- **Okunacak metin**:
^^^^^^^^
Connect with us

Genel

MAHMUT KARAGÖL’DEN 10 KASIM MESAJI

Published

on

blank

CHP Sarıyer Belediye Meclis Üyesi Aday Adayı Mahmut Karagöl, 10 Kasım ile ilgili duygu ve düşüncelerini ifade eden bir yazı kaleme aldı. 

İşte Karagöl’ün, gazetemiz üzerinden siz okurlarımızla paylaştığı 10 Kasım yazısı:

BENİM İÇİN ON KASIM

Merhaba sevgili dostlar.

On kasım ve aklımın erdiği bütün On Kasım’larla ilgili bu yazdıklarım, siz okuduğunuzda On Kasım saat 9’u Beş geçe çoktan bitmiş olabilir.

Sizler de benim gibi ve hepimiz gibi, minnet ve şükran dolu saygı duruşumuzu siren sesleri sona erinceye kadar çoktan tamamlamış olacağız.

Ben çok düşündüm!

Biz, saygı duruşunda dururken niçin siren sesleri sona erinceye kadar, göğüs ileride başımız dik saygıya duruyoruz!

Mutlaka, hepinizin bu konuda çok mantıklı ve güzel cevaplarınız olduğunu biliyorum.

Hiç şüphe yok.

Ben de düşündüm ve bulduğum sebepleri sizlerle paylaşmak üzere kaleme almanın faydalı olacağını düşündüm.

Şimdiden her türlü eleştiri, telkin ve katkılarınızın başımın üstünde yeri vardır.

Konuya dönersek!

Biz, bir başı mağrur, göğüs ileride, başımız dik, saygıdan kusur etmeden siren sesleri sona erinceye kadar kıpırdamadan niçin bekliyoruz?

Bence tabi…

Ne demişti O Dahi insan? “BENİM NAÇİZ VÜCUDUM ELBET BİR GÜN TOPRAK OLACAKTIR. AMA, TÜRKİYE CUMHURİYETİ İLELEBET PAYİDAR KALACAKTIR”

İşte biz, bu ruh bu mütevazi ama, sağlam iradeye yakışır çelik duruşla saygıya duruyoruz! Olabilir mi?

İçte ve dışta, her türlü tartaklamaya, her türlü ayak oyunlarına, her türlü hakaret ve karalama-iftira kampanyalarına rağmen, yine dönüp dolaşıp sığındıkları ana çatı, bu kurucu iradenin erdemli değerleri oluyor da ondan dik duruyoruz! Olabilr mi?

Dün, çok kısa süre önce en yüksek perdeden; “İKİ AYYAŞ” dediklerine, bugün; “BU ÜLKE SANA MİNNETTARDIR” afişleriyle, sarılmak zorunda kalıyorlar.

İşte biz, ikiyüzlü riyakar olmadığımız için her birimiz, kendimizi bir Mustafa Kemal olarak görüyor, başı dik, göğüs ileride ve bir başı mağrur durabiliyor! Olabilr mi?
^^^^^^^^
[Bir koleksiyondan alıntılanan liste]
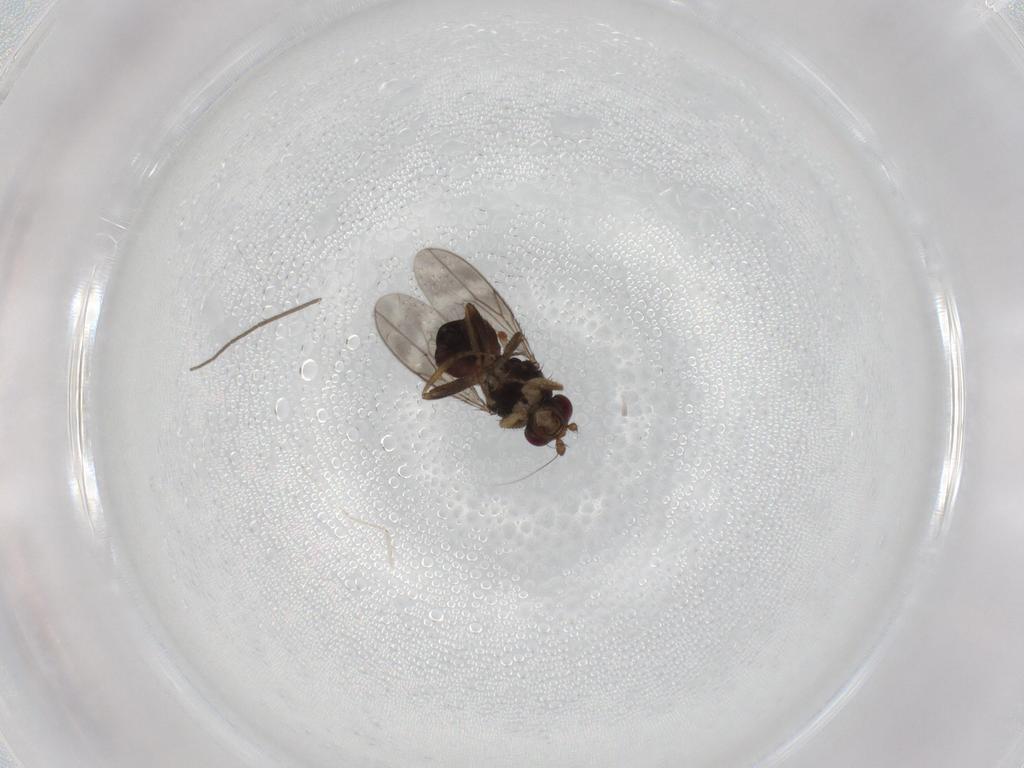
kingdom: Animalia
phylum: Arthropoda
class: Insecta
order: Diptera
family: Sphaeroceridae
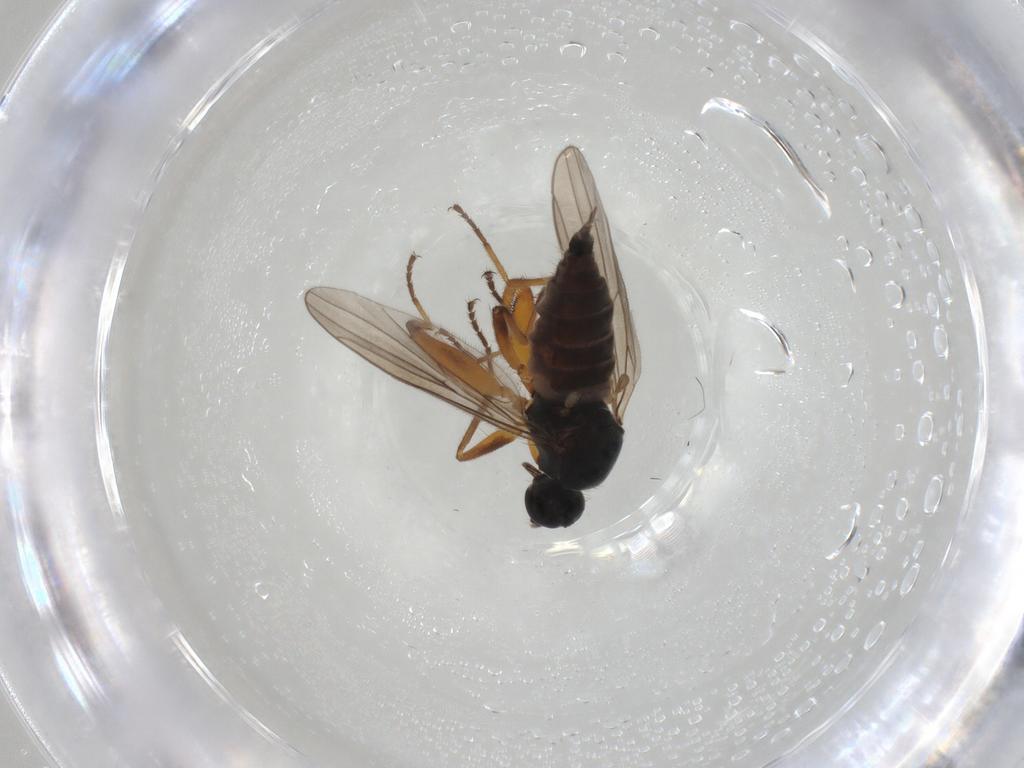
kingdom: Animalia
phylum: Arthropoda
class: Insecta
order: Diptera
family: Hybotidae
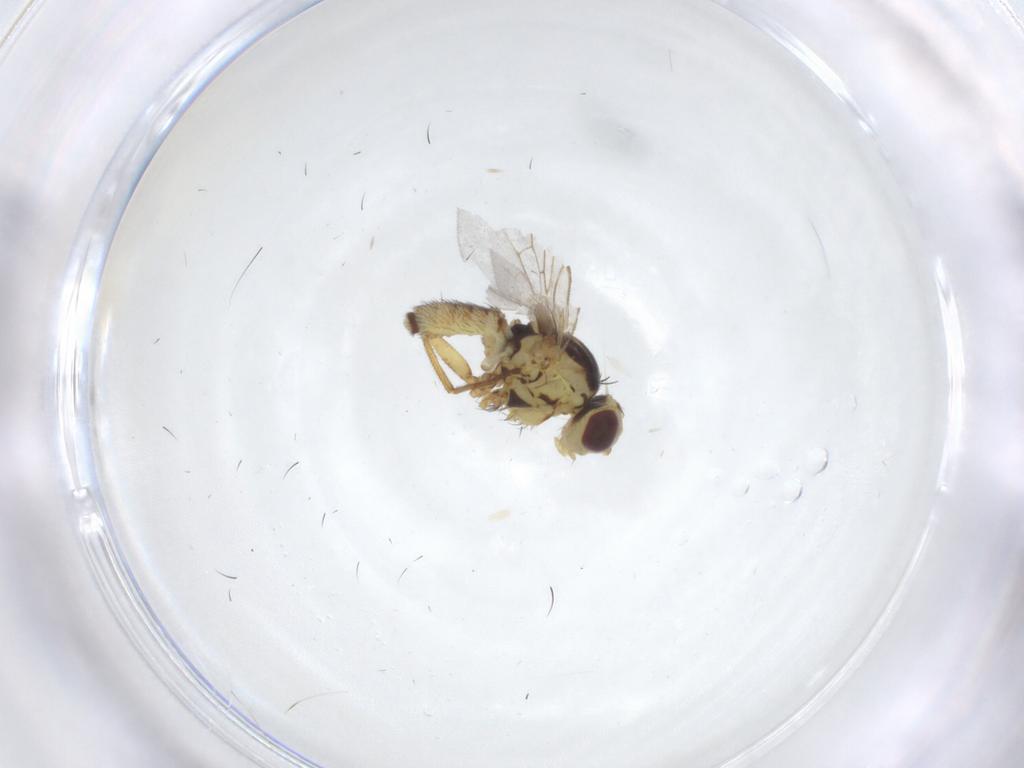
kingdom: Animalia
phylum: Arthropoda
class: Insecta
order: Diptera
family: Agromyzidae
^^^^^^^^
- **Yapılacak iş**: On Kasım yazısını kaldığı yerden sürdürün. Bu listenin metinle hiçbir bağlantısı yok.

- **Cevap**:
Yaşanan her türlü iftira ve karalamaya rağmen, çok iyi biliyoruz ki, kendimizde varlığını hissettiğimiz o vakur ve ölmez ruh, yeri gelince Zeybek oynayabilen, çocuklarla salıncak sallanabilen, çiftçisini köylüsünü hiç kırmadan dinleyebilen, dans ve vals yapabilen ama, cepheden cepheye koşarak yedi düvele meydan okuyabilen, ülkenin en batısından en doğusuna o zor koşullarda bile durmadan bıkmadan, yılmadan yorulmadan ve her türlü baskı ile tehditlere aldırış etmeden çelik bir iradenin!

“ SAHİP OLDUĞUN KUDRET DAMARLARINDAKİ ASİL KANDA MEVCUTTUR”

Kudretinin bize hissettirmesinden! Duruyor olabilir miyiz?

Yahut, “BENİ ANLAMAK DEMEK MUTLAKA YÜZÜMÜ GÖRMEK DEĞİLDİR. BENİM FİKİRLERİMİ BENİM DUYGULARIMI ANLIYORSANIZ VE HİSSEDİYORSANIZ BU KAFİDİR”

Dehasının bize hissettirdiklerinden! Olabilir mi?

Sevgili dostlar, ben çocuk yaşımdan beridir her On Kasım’da saat 9’u beş geçe siren olmayan yerlerde 60’a kadar sayarak, siren sesi olan yerlerde, içimi ürperten ve beni Mustafa’nın Matematik öğretmeninden Kemal ismini alışından başlayarak, Trablusgarp’a götürür. Oradan İstanbul’a getirerek CONT Bayırı’na giderim. “BEN SİZE SAVAŞMAYI DEĞİL ÖLMEYİ EMREDİYORUM” iradesiyle Çanakkale destanını yazıyorum.

Oradan İstanbul’daki Meclisi Mebusan’ı işgal etmiş müttefik işgalcilerin boğaza demirlemiş zırhlılarına bakarak, “GELDİKLERİ GİBİ GİDERLER” dedikten sonra, Samsun’a çıkıyorum.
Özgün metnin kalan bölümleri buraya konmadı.